Comme tout être humain je peux commettre des erreurs de jugement. Voir dans ce client un homme délinquant à occasion unique pour au final apprendre qu’il a réitéré.
Serais-je alors en capacité de mettre de côté mes sentiments ? Je le pense, à défaut il me faudra renoncer à défendre ce client à nouveau.
D’une façon plus générale, votre question sur la récidive est très difficile à résoudre. Les seuls vrais remèdes contre la récidive sont d’une part la peine de mort, d’autre part la perpétuité réelle (et encore n’empêche t’elle pas la commission d’infractions en détention).
Souhaite t’on le retour de la peine de mort ? Souhaite t’on la mise en oeuvre d’une perpétuité réelle?

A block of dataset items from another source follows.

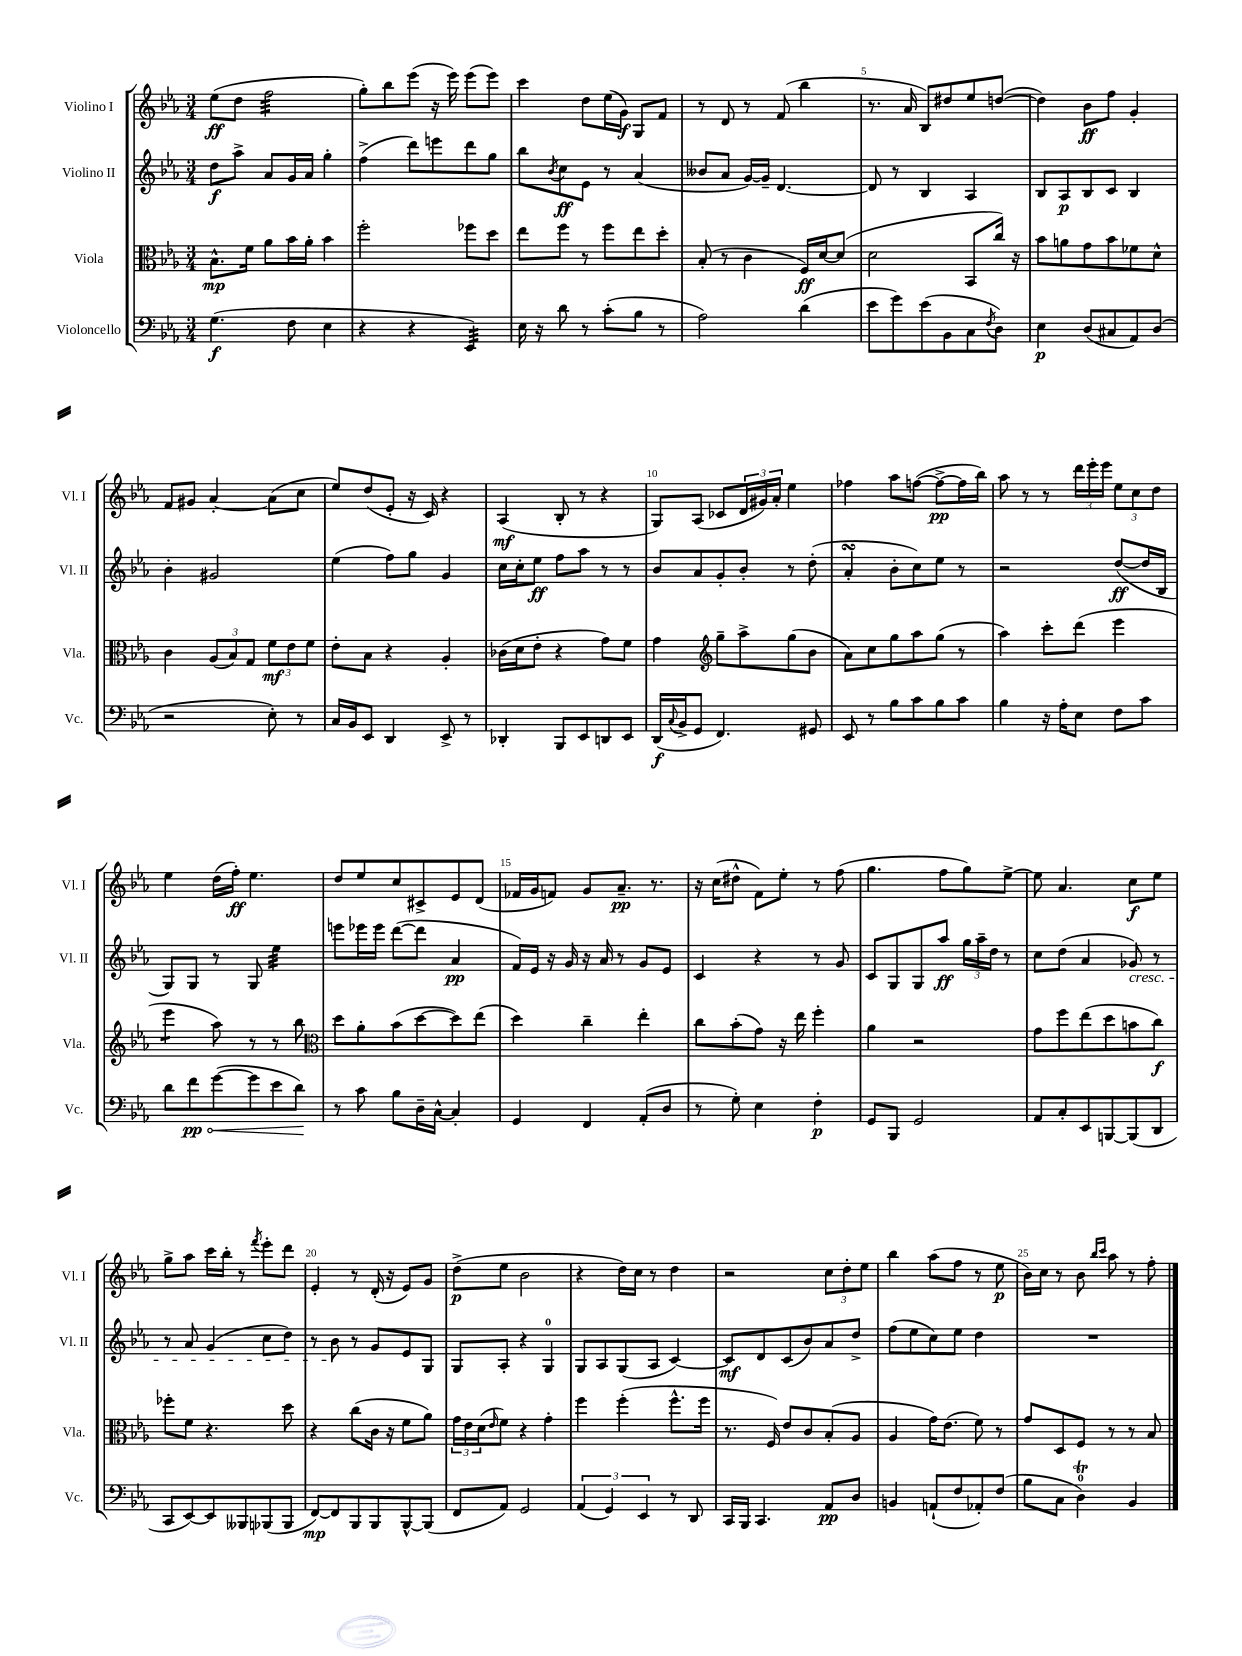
<<
\new StaffGroup <<
\new Staff = "s0" \with { instrumentName = "Violino I" shortInstrumentName = "Vl. I" } {
    \clef treble \key ees \major \numericTimeSignature \time 3/4
    ees''8\ff( d''8 f''2:32 |
    g''8-.) bes''8 ees'''8( r16 ees'''16) ees'''8( ees'''8) |
    c'''4 d''8 ees''16( g'16\f) g8 f'8 |
    r8 d'8 r8 f'8( bes''4 |
    r8. aes'16 bes8) dis''8 ees''8 d''8~( |
    d''4) bes'8\ff f''8 g'4-. |
    f'8 gis'8 aes'4~-. aes'8( c''8 |
    ees''8) d''8( ees'8-. r16 c'16) r4 |
    aes4\mf( bes8-. r8 r4 |
    g8) aes8( ces'8 \tuplet 3/2 { d'16 gis'16) aes'16-. } ees''4 |
    fes''4 aes''8 f''8~( f''8~->\pp f''16 bes''16) |
    aes''8 r8 r8 \tuplet 3/2 { d'''16 ees'''16-. ees'''16 } \tuplet 3/2 { ees''8 c''8 d''8 } |
    ees''4 d''16( f''16-.\ff) ees''4. |
    d''8 ees''8 c''8 cis'8-> ees'8 d'8( |
    fes'16 g'16 f'8) g'8 aes'8.--\pp r8. |
    r16 c''16( dis''8-^ f'8) ees''8-. r8 f''8( |
    g''4. f''8 g''8) ees''8~-> |
    ees''8 aes'4. c''8\f ees''8 |
    g''8-> aes''8 c'''16 bes''16-. r8 \acciaccatura { f'''8 } ees'''8-. d'''8 |
    ees'4-. r8 d'16-.( r16 ees'8) g'8 |
    d''8->\p( ees''8 bes'2 |
    r4 d''16) c''16 r8 d''4 |
    r2 \tuplet 3/2 { c''8 d''8-. ees''8 } |
    bes''4 aes''8( f''8 r8 ees''8\p |
    bes'16) c''16 r8 bes'8 \grace { bes''16 c'''16 } aes''8 r8 f''8-. \bar "|." |
}
\new Staff = "s1" \with { instrumentName = "Violino II" shortInstrumentName = "Vl. II" } {
    \clef treble \key ees \major \numericTimeSignature \time 3/4
    d''8\f aes''8-> aes'8 g'16 aes'16 g''4-. |
    f''4->( d'''8) e'''8 d'''8 g''8 |
    bes''8 \acciaccatura { bes'8 } c''8\ff ees'8 r8 aes'4( |
    beses'8 aes'8 g'16~) g'16-- d'4.~ |
    d'8 r8 bes4 aes4 |
    bes8 aes8\p bes8 c'8 bes4 |
    bes'4-. gis'2 |
    ees''4( f''8) g''8 g'4 |
    c''16 c''16-. ees''8\ff f''8 aes''8 r8 r8 |
    bes'8 aes'8 g'8-. bes'8-. r8 d''8-.( |
    aes'4-.\turn bes'8-. c''8) ees''8 r8 |
    r2 d''8~\ff( d''16 bes16 |
    g8) g8 r8 g8 ees''4:32 |
    e'''8 ees'''16 ees'''16 d'''8~( d'''8 aes'4\pp |
    f'16) ees'16 r16 g'16 r16 aes'16 r8 g'8 ees'8 |
    c'4 r4 r8 g'8 |
    c'8 g8 g8 aes''8\ff \tuplet 3/2 { g''16 aes''16-- d''16 } r8 |
    c''8 d''8( aes'4 ges'8\cresc) r8 |
    r8 aes'8 g'4( c''8 d''8) |
    r8 bes'8\! r8 g'8 ees'8 g8 |
    g8 aes8-. r4 g4-0 |
    g8 aes8 g8( aes8 c'4~) |
    c'8\mf d'8 c'8( bes'8) aes'8 d''8-> |
    f''8( ees''8 c''8) ees''8 d''4 |
    R2. \bar "|." |
}
\new Staff = "s2" \with { instrumentName = "Viola" shortInstrumentName = "Vla." } {
    \clef alto \key ees \major \numericTimeSignature \time 3/4
    bes8.-^\mp f'16 aes'8 bes'16 aes'16-. bes'4 |
    f''2-. fes''8 d''8 |
    ees''8 f''8 r8 f''8 ees''8 d''8-. |
    bes8-.( r8 c'4 f16\ff) d'16~ d'8( |
    d'2 bes,8 c''16) r16 |
    bes'8 a'8 g'8 bes'8 fes'8 d'8-^ |
    c'4 \tuplet 3/2 { aes8( bes8) g8 } \tuplet 3/2 { f'8\mf ees'8 f'8 } |
    ees'8-. bes8 r4 aes4-. |
    ces'16( d'16 ees'8-. r4 g'8) f'8 |
    g'4 \clef treble g''8-- aes''8-> g''8( bes'8 |
    aes'8) c''8 g''8 aes''8 g''8( r8 |
    aes''4) c'''8-. d'''8( ees'''4 |
    ees'''4:8 aes''8) r8 r8 bes''8 |
    \clef alto d''8 aes'8-. bes'8( d''8~ d''8) ees''8( |
    d''4) c''4-- ees''4-. |
    c''8 bes'8-.( g'8) r16 ees''16 f''4-. |
    aes'4 r2 |
    g'8 f''8 ees''8( d''8 b'8 c''8\f) |
    fes''8-. f'8 r4. d''8 |
    r4 c''8( c'16 r16 f'8 aes'8) |
    \tuplet 3/2 { g'16 ees'16 d'16( } \grace { ees'16 } f'8) r4 g'4-. |
    f''4 f''4-.( f''8.-^ f''16 |
    r8. f16) ees'8 c'8 bes8-.( aes8 |
    aes4 g'16) ees'8.( f'8) r8 |
    g'8 d8 f8 r8 r8 bes8 \bar "|." |
}
\new Staff = "s3" \with { instrumentName = "Violoncello" shortInstrumentName = "Vc." } {
    \clef bass \key ees \major \numericTimeSignature \time 3/4
    g4.\f( f8 ees4 |
    r4 r4 ees,4:32) |
    ees16 r16 d'8 r8 c'8-.( bes8 r8 |
    aes2) d'4( |
    ees'8 g'8) ees'8( bes,8 c8 \acciaccatura { f8 } d8) |
    ees4\p d8( cis8 aes,8) d8( |
    r2 ees8-.) r8 |
    c16 bes,16 ees,8 d,4 ees,8-> r8 |
    des,4-. bes,,8 ees,8 d,8 ees,8 |
    d,16\f( \appoggiatura { c8 } bes,16-> g,8 f,4.) gis,8 |
    ees,8 r8 bes8 c'8 bes8 c'8 |
    bes4 r16 aes16-. ees8 f8 c'8 |
    d'8 \once \override Hairpin.circled-tip = ##t f'8\pp\< g'8~( g'8 ees'8 d'8\!) |
    r8 c'8 bes8 d16-- c16~-^ c4-. |
    g,4 f,4 aes,8-.( d8 |
    r8 g8-.) ees4 f4-.\p |
    g,8 bes,,8 g,2 |
    aes,8 c8-. ees,8 b,,8~ b,,8( d,8 |
    c,8 ees,8~) ees,8 beses,,8 bes,,8( bes,,8 |
    f,8~\mp) f,8 bes,,8 bes,,8 bes,,8~-^ bes,,8( |
    f,8 aes,8) g,2 |
    \tuplet 3/2 { aes,4( g,4) ees,4 } r8 d,8 |
    c,16 bes,,16 c,4. aes,8\pp d8 |
    b,4 a,8-!( f8 aes,8-.) f8( |
    bes8 c8 d4-0\trill) bes,4 \bar "|." |
}
>>
>>
\layout { \context { \Score \override BarNumber.break-visibility = ##(#f #t #t) barNumberVisibility = #(every-nth-bar-number-visible 5) } }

Pour ma part non, peut-être est ce encore ce côté naïf qui chez moi fait que je pense que l’homme ne naît pas mauvais et qu’il peut s’amender.
21 September 2006 à 11:47
Je précise: Quand j’écris “les seuls vrais remèdes contre la récidive sont d’une part la peine de mort, d’autre part la perpétuité réelle (et encore n’empêche t’elle pas la commission d’infractions en détention), il s’agit de remèdes définitifs
Il y a d’autres méthodes de prévenir et limiter la récidive pour autant qu’on s’en donne les moyens.
6 December 2006 à 18:31
Pour l indéfendable
qu’ elle foi !, défendre c ‘est vivre.